[[ DATASET RECORDS, beginning ]]

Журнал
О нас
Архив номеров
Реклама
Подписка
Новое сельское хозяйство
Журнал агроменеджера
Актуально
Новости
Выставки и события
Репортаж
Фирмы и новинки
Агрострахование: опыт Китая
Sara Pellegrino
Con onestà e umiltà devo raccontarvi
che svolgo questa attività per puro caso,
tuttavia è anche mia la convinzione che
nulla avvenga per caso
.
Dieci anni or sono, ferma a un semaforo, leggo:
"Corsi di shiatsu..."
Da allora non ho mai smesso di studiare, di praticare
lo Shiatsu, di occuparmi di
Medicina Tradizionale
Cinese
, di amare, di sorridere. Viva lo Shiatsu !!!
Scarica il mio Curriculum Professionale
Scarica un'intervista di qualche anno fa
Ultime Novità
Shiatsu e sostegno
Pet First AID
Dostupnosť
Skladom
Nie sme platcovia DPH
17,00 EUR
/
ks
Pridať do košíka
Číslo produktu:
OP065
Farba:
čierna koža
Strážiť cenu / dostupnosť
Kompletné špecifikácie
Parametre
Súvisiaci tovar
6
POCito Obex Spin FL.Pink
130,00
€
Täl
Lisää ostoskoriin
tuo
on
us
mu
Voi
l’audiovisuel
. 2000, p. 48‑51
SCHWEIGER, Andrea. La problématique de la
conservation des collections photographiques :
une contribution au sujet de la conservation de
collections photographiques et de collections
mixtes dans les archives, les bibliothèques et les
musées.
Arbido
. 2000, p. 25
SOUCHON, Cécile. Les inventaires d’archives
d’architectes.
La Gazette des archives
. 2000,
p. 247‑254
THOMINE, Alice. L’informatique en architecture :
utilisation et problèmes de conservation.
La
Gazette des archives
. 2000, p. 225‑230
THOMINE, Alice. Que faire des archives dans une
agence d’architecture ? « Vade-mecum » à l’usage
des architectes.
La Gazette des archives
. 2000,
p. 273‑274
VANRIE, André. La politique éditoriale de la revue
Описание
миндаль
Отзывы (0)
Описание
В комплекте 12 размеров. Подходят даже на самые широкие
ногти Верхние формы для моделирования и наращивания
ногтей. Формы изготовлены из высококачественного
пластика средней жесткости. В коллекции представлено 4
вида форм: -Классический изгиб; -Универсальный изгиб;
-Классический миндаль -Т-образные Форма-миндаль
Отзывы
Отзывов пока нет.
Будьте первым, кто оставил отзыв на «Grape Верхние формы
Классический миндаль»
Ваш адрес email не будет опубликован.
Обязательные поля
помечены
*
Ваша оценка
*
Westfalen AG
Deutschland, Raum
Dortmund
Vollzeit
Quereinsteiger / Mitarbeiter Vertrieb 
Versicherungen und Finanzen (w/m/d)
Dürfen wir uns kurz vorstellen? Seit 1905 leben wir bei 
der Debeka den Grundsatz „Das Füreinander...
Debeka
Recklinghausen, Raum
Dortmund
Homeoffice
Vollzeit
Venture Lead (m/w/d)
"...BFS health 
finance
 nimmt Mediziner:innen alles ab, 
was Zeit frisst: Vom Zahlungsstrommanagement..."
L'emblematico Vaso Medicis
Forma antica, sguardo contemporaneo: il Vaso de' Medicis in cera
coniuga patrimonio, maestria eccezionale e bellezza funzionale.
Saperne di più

[[ DATASET RECORDS, end ]]

Give the number of lines in the records above that contain the word "photographiques". Reply with that number alone.

2